Additionally, file or database level metadata describes how files that make up the dataset relate to each other; what format are they are
in; and whether they supersede or are superseded by previous files. A folder-level README.txt
file is the classic way of accounting for
all the files and folders in a project.
Credit: MANTRA
The above text on metadata was adapted from the online course Research Data MANTRA by EDINA and Data Library, University of Edinburgh. MANTRA is licensed under a Creative Commons Attribution 4.0 International License.
Keeping track of your analyses
When you are working with data in spreadsheets, the spreadsheet you end up with will often look very different to the one you started with.

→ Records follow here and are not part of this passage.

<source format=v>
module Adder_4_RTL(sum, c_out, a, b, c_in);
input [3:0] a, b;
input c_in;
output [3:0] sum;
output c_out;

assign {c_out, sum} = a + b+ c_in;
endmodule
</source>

With each change, you are losing information about the history of the data. How many times have you needed to roll back an analysis, only to become completely lost when retracing your steps? There are ways of mitigating this problem:
- Before starting your analysis, create a new copy of the original data file to keep alongside your analysed data. This way, you will always be able to check changes against your original dataset and, if the worst comes to the worst, it will be easy to start the analysis again!
- Record the steps you take as you conduct your analysis. You should record these steps as you would any step in an experiment. We recommend that you do this in a plain text file stored in the same folder as the data file.

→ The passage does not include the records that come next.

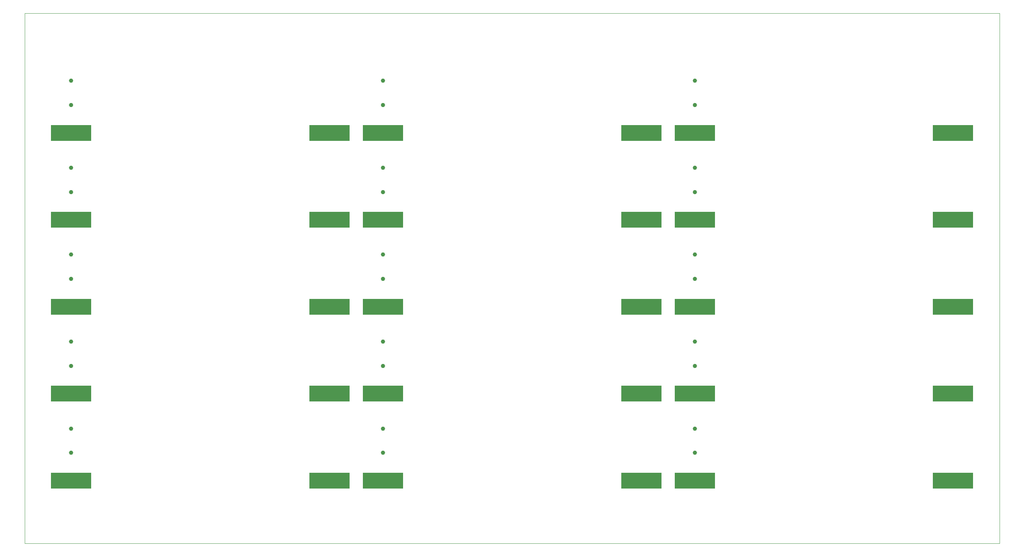
<source format=gbp>
G04*
G04 #@! TF.GenerationSoftware,Altium Limited,Altium Designer,21.4.1 (30)*
G04*
G04 Layer_Color=128*
%FSLAX44Y44*%
%MOMM*%
G71*
G04*
G04 #@! TF.SameCoordinates,2D73B175-FFCD-4784-8361-F00341A9FACE*
G04*
G04*
G04 #@! TF.FilePolarity,Positive*
G04*
G01*
G75*
%ADD10C,1.0000*%
%ADD31R,9.5000X3.8000*%
%ADD41C,0.1000*%
D10*
X109900Y271600D02*
D03*
Y214300D02*
D03*
X845300Y271600D02*
D03*
Y214300D02*
D03*
X1580700Y271600D02*
D03*
Y214300D02*
D03*
X109900Y476971D02*
D03*
Y419671D02*
D03*
X845300Y476971D02*
D03*
Y419671D02*
D03*
X1580700Y476971D02*
D03*
Y419671D02*
D03*
X109900Y682343D02*
D03*
Y625043D02*
D03*
X845300Y682343D02*
D03*
Y625043D02*
D03*
X1580700Y682343D02*
D03*
Y625043D02*
D03*
X109900Y887714D02*
D03*
Y830414D02*
D03*
X845300Y887714D02*
D03*
Y830414D02*
D03*
X1580700Y887714D02*
D03*
Y830414D02*
D03*
X109900Y1093085D02*
D03*
Y1035786D02*
D03*
X845300Y1093085D02*
D03*
Y1035786D02*
D03*
X1580700Y1093085D02*
D03*
Y1035786D02*
D03*
D31*
X109900Y148700D02*
D03*
X719400D02*
D03*
X845300D02*
D03*
X1454800D02*
D03*
X1580700D02*
D03*
X2190200D02*
D03*
X109900Y354071D02*
D03*
X719400D02*
D03*
X845300D02*
D03*
X1454800D02*
D03*
X1580700D02*
D03*
X2190200D02*
D03*
X109900Y559443D02*
D03*
X719400D02*
D03*
X845300D02*
D03*
X1454800D02*
D03*
X1580700D02*
D03*
X2190200D02*
D03*
X109900Y764814D02*
D03*
X719400D02*
D03*
X845300D02*
D03*
X1454800D02*
D03*
X1580700D02*
D03*
X2190200D02*
D03*
X109900Y970185D02*
D03*
X719400D02*
D03*
X845300D02*
D03*
X1454800D02*
D03*
X1580700D02*
D03*
X2190200D02*
D03*
D41*
X2300000Y0D02*
Y1252400D01*
X-0Y0D02*
X0Y1252400D01*
X-0D02*
X2300000D01*
X0Y0D02*
X2300000D01*
M02*

</source>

The the following example, the spreadsheet has ‘raw’ tabs in which to store the original, untouched data and ‘clean’ tabs in which the processed data is stored. It is accompanied with a text file that describes the steps that have been taken.
Version controlling your data
Although out of scope for this lesson, you can learn about version control in a separate course, which can be used to record the transformation of your data over time, and provides tools to roll back to any previous version of the data.
Fixing mistakes in data organisation
Let’s put this theory into practice! If you have not already done so, download the messy survey data (as outlined in Setup section). We will now clean this data and learn some best practices in the process.
Take the messy version of the survey data and open it in a spreadsheet program. There are four tabs:
- Two field assistants conducted the surveys, one in 2013 and one in 2014, and they both kept track of the data in their own way in the tabs ‘2013’ and ‘2014’, respectively.
- Ignore the ‘dates’ tab for now, we will come back to it later in the lesson.
- The ‘semi-cleaned-combined’ tab contains combined data from tabs ‘2013’ and ‘2014’. Reproducing this tab is what the exercise is all about. However, we will revisit this tab in episode on quality assurance and control and you will see why it is ‘semi-clean’.
Exercise
The goal of this exercise is to create a cleaned data set in a new tab by combining the data from tabs ‘2013’ and ‘2014’. You will need to identify what is wrong with the way the data is arranged in these two tabs, and then make steps to clean the data before combining it.
Whilst completing this exercise, you might like to contemplate how much time could be have been saved if the researchers had agreed on a data format before the collection took place, and how long it would take to clean real-world research data that could contain many millions of records.
Keep your raw data - raw
Do not forget to create a new file or a new tab for the cleaned data; never modify your original (raw) data.
Solution
All the mistakes in this messy dataset are addressed in the next episode. You can refer to it to check if you spotted them all and go back and fix your spreadsheet.
Full & clean dataset
If you want to have a look at the full, clean dataset - have a look atsome of the other files you downloaded. surveys.csv combines data from all the surveys and combined.csv includes the cleaned data from surveys.csv, plots.csv and species.csv combined into one clean file.
Key Points
Never modify your raw data. Always make a copy before making any changes.
Keep track of all of the steps you take to clean your data in a plain text file.
Organise your data according to tidy data principles.
Record metadata in a separate plain text file (such as README.txt) in your project root folder or folder with data.